(Items from a dataset):
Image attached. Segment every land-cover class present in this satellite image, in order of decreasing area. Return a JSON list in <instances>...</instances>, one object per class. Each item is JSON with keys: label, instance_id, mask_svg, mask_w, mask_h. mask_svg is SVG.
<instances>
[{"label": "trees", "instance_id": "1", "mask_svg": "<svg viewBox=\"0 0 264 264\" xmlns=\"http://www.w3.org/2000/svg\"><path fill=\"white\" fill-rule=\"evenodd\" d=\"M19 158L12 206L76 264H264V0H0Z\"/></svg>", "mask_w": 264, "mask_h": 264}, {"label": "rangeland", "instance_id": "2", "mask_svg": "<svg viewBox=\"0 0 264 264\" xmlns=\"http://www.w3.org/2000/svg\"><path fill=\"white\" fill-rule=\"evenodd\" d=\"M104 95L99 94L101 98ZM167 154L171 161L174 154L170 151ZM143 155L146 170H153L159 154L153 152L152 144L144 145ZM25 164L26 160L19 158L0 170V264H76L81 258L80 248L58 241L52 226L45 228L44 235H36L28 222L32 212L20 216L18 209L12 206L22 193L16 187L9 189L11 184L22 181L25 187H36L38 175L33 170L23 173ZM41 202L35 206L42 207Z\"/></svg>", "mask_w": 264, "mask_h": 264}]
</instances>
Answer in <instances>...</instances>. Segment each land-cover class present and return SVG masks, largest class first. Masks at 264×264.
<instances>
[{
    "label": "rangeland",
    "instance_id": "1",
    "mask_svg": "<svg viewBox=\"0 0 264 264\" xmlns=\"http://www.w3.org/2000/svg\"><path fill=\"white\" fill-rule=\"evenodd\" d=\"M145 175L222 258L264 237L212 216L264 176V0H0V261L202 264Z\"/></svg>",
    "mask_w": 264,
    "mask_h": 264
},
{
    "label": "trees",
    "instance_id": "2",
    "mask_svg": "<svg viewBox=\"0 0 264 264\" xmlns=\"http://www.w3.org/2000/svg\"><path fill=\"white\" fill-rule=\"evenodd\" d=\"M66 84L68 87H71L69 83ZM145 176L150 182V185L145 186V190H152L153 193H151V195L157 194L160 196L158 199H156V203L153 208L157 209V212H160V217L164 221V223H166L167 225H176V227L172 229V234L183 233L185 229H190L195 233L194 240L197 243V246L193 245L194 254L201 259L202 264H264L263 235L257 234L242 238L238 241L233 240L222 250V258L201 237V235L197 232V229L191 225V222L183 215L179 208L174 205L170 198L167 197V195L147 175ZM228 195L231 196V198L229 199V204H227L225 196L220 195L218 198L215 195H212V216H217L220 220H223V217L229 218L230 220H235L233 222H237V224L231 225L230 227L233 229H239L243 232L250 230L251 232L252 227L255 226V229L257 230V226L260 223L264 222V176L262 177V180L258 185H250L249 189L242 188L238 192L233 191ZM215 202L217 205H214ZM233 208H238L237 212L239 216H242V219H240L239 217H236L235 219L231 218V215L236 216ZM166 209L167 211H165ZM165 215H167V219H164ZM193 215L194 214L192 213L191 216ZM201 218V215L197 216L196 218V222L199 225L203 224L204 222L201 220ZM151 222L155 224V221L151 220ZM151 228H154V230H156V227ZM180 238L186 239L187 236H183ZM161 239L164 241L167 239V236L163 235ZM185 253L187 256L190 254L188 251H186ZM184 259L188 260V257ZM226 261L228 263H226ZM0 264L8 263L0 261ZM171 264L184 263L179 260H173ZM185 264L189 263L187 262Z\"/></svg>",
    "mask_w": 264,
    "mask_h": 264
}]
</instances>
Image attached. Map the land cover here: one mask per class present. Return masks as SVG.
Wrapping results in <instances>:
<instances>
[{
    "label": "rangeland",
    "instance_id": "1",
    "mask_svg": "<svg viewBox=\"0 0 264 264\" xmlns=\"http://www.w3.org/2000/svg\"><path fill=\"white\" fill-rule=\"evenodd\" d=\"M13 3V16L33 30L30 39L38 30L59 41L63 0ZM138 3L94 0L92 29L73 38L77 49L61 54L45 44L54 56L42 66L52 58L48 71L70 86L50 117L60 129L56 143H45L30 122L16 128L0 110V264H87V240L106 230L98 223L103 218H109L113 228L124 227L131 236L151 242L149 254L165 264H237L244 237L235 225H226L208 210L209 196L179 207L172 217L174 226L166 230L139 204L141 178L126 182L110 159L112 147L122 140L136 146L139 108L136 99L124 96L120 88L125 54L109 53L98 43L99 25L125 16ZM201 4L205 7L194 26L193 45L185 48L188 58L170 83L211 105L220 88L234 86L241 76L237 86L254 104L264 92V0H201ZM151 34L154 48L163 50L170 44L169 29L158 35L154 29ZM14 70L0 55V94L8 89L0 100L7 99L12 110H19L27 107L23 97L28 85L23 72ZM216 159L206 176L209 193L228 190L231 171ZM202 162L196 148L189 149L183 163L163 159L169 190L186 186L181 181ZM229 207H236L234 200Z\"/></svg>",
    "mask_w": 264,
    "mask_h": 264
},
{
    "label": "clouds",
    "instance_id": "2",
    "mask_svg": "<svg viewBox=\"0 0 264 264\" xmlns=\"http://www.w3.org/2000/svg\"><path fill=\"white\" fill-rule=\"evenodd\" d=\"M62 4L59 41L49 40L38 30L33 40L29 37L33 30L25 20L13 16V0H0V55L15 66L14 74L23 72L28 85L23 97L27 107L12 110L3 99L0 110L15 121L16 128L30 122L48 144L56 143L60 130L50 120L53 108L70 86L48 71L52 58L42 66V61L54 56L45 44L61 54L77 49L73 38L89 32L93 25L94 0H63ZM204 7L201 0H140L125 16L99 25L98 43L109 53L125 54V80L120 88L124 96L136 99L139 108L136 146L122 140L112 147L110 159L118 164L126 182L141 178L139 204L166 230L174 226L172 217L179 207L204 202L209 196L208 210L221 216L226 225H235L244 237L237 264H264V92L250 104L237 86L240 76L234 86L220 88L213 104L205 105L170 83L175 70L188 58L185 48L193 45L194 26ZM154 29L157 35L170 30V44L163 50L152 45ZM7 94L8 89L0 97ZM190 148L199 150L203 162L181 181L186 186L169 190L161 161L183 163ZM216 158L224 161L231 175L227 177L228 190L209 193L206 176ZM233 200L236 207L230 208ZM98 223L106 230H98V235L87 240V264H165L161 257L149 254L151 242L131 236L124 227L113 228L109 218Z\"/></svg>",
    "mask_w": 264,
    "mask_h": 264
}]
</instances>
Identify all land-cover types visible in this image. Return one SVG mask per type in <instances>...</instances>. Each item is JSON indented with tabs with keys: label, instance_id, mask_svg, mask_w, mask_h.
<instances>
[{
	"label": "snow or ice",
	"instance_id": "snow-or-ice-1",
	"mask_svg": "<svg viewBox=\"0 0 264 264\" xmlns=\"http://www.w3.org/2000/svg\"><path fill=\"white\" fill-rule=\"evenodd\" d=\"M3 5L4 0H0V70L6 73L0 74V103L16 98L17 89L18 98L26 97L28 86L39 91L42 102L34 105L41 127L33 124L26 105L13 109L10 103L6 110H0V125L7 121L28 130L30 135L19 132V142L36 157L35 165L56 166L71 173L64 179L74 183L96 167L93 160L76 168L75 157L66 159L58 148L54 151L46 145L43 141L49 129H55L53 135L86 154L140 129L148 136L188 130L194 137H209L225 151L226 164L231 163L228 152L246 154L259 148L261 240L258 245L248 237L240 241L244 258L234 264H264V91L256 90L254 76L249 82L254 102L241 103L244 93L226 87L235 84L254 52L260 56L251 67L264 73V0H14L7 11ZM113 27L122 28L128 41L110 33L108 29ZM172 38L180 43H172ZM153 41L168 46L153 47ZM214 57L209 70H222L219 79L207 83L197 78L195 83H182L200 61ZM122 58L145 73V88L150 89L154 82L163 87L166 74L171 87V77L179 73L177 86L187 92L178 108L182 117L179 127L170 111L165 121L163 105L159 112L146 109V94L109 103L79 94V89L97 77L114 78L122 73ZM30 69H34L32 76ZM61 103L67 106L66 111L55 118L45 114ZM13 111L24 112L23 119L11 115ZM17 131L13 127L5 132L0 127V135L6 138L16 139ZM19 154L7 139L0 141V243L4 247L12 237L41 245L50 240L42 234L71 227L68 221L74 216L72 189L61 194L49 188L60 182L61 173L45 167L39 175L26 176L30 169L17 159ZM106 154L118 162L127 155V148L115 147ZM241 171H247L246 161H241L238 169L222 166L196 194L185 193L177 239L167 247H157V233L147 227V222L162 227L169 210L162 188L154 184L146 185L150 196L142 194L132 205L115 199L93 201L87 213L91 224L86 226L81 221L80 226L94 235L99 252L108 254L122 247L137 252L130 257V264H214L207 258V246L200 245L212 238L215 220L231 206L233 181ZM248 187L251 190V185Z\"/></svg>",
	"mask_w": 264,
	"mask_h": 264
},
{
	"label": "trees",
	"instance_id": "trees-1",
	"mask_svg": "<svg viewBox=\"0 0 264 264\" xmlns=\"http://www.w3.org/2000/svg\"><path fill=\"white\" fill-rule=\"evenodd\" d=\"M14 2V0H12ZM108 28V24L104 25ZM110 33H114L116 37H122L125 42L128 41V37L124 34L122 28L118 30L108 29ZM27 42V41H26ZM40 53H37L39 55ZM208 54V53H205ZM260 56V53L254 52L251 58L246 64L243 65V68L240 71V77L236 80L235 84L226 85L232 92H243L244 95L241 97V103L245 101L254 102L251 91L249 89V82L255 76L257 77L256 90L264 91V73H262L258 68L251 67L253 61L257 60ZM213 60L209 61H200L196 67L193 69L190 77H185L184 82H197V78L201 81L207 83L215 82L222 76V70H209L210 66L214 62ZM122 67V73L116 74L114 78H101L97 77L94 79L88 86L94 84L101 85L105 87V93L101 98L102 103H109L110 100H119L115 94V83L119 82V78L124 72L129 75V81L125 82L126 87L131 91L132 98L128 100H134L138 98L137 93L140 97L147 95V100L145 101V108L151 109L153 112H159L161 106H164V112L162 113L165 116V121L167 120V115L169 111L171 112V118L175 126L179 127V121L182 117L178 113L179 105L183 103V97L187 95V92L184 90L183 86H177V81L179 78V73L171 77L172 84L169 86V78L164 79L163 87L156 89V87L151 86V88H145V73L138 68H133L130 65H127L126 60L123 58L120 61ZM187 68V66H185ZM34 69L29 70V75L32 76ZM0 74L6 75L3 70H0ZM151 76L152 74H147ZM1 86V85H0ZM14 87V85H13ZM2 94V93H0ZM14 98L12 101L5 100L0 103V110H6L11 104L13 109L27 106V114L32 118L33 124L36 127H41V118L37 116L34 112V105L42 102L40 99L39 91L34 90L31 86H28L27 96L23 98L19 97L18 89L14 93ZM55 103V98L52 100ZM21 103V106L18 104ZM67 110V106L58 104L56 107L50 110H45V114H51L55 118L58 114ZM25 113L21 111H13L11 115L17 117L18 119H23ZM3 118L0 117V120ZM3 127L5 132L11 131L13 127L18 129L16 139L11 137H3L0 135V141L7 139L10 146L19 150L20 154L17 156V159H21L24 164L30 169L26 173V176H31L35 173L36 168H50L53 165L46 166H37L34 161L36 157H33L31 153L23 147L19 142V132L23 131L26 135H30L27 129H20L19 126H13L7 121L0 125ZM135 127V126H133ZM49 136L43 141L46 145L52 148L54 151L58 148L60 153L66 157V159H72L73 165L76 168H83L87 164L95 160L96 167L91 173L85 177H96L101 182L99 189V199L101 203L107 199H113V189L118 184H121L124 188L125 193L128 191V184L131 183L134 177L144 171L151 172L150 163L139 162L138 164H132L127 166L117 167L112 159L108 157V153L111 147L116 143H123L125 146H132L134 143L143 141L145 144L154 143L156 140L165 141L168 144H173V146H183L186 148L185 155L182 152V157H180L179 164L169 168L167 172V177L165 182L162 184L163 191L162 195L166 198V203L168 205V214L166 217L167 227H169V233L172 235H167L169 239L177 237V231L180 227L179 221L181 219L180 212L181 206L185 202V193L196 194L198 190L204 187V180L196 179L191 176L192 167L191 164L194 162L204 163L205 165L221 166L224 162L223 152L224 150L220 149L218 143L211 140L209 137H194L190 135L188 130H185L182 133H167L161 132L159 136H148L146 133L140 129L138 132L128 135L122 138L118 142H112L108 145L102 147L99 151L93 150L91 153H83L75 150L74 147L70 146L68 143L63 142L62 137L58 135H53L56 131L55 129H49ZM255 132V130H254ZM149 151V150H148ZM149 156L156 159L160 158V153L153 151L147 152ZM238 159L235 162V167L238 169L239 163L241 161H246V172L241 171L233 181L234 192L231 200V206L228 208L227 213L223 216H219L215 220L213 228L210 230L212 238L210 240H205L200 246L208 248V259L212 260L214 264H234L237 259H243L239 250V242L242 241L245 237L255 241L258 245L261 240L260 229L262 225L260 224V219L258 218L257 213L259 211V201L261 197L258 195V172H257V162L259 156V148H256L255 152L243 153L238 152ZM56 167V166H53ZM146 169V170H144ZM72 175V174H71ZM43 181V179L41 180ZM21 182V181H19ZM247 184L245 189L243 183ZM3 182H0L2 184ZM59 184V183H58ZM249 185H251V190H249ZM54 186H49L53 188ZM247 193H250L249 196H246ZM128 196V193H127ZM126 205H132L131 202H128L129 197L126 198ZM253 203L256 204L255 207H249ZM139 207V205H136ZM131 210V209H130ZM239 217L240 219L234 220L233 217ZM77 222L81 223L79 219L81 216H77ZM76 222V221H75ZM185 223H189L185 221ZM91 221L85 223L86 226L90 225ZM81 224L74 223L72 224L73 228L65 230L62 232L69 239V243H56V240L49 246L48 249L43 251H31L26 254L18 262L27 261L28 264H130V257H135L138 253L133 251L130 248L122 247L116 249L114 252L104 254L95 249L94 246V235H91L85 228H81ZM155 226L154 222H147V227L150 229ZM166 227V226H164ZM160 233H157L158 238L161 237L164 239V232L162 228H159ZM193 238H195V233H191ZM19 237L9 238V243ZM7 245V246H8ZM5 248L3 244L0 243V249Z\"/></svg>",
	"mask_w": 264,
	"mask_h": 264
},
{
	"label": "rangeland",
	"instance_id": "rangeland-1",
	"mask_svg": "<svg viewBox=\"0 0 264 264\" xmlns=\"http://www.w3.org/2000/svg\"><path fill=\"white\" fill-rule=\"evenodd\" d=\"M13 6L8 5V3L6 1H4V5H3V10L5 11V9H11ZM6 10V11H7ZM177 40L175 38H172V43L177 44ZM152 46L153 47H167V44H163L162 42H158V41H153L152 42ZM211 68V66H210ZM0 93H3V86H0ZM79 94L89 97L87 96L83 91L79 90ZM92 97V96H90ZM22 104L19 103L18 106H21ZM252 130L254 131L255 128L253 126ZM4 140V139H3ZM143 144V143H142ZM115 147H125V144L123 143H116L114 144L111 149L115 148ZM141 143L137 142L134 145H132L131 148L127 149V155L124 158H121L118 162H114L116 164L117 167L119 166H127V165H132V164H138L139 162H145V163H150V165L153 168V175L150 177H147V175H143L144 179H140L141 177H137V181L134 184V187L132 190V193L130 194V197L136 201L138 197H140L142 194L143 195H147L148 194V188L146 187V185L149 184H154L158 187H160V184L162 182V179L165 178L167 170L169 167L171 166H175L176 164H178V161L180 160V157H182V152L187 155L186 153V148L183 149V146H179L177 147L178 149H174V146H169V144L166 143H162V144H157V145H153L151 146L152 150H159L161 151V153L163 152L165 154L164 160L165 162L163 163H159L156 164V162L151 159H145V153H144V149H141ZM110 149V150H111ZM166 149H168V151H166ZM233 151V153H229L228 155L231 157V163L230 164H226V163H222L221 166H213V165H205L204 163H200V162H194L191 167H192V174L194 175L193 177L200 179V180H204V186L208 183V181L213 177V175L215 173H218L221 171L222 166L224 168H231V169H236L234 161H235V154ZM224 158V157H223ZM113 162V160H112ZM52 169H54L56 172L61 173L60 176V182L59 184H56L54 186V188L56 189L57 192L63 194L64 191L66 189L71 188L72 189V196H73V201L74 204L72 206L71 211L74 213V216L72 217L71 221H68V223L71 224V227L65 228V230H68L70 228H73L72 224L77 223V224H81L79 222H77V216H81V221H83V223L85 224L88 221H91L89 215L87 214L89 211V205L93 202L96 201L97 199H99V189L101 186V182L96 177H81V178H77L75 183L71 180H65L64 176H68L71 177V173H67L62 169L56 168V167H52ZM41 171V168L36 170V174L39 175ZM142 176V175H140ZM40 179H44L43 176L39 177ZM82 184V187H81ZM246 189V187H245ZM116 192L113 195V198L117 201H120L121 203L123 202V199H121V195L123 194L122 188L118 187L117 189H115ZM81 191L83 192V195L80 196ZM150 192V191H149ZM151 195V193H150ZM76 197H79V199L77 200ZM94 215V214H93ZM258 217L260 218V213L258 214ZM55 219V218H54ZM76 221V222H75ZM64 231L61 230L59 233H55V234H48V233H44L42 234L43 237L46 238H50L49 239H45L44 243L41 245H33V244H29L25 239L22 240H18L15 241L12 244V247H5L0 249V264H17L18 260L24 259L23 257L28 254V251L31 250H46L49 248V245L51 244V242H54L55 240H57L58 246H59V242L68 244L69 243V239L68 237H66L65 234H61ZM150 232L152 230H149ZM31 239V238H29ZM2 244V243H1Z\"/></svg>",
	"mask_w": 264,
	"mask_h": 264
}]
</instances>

(STATED GOAL): Collect each line of the listing above that contains the string "label".

(IN RESPONSE):
Image attached. Segment every land-cover class present in this satellite image, in order of decreasing area. Return a JSON list in <instances>...</instances>, one object per class. Each item is JSON with keys: label, instance_id, mask_svg, mask_w, mask_h. mask_svg is SVG.
[{"label": "trees", "instance_id": "1", "mask_svg": "<svg viewBox=\"0 0 264 264\" xmlns=\"http://www.w3.org/2000/svg\"><path fill=\"white\" fill-rule=\"evenodd\" d=\"M19 158L12 206L76 264H264V0H0Z\"/></svg>", "mask_w": 264, "mask_h": 264}, {"label": "rangeland", "instance_id": "2", "mask_svg": "<svg viewBox=\"0 0 264 264\" xmlns=\"http://www.w3.org/2000/svg\"><path fill=\"white\" fill-rule=\"evenodd\" d=\"M104 95L99 94L101 98ZM167 154L171 161L174 154L170 151ZM143 155L146 170H153L159 154L153 152L152 144L144 145ZM25 164L26 160L19 158L0 170V264H76L81 258L80 248L58 241L52 226L45 228L44 235H36L28 222L32 212L20 216L18 209L12 206L22 193L16 187L9 189L11 184L22 181L25 187H36L38 175L33 170L23 173ZM41 202L35 206L42 207Z\"/></svg>", "mask_w": 264, "mask_h": 264}]
    "label": "rangeland",
    "label": "trees",
    "label": "rangeland",
    "label": "clouds",
Identify all land-cover types visible in this image. Return one SVG mask per type in <instances>...</instances>. Each item is JSON indented with tabs with keys: label, instance_id, mask_svg, mask_w, mask_h.
	"label": "snow or ice",
	"label": "trees",
	"label": "rangeland",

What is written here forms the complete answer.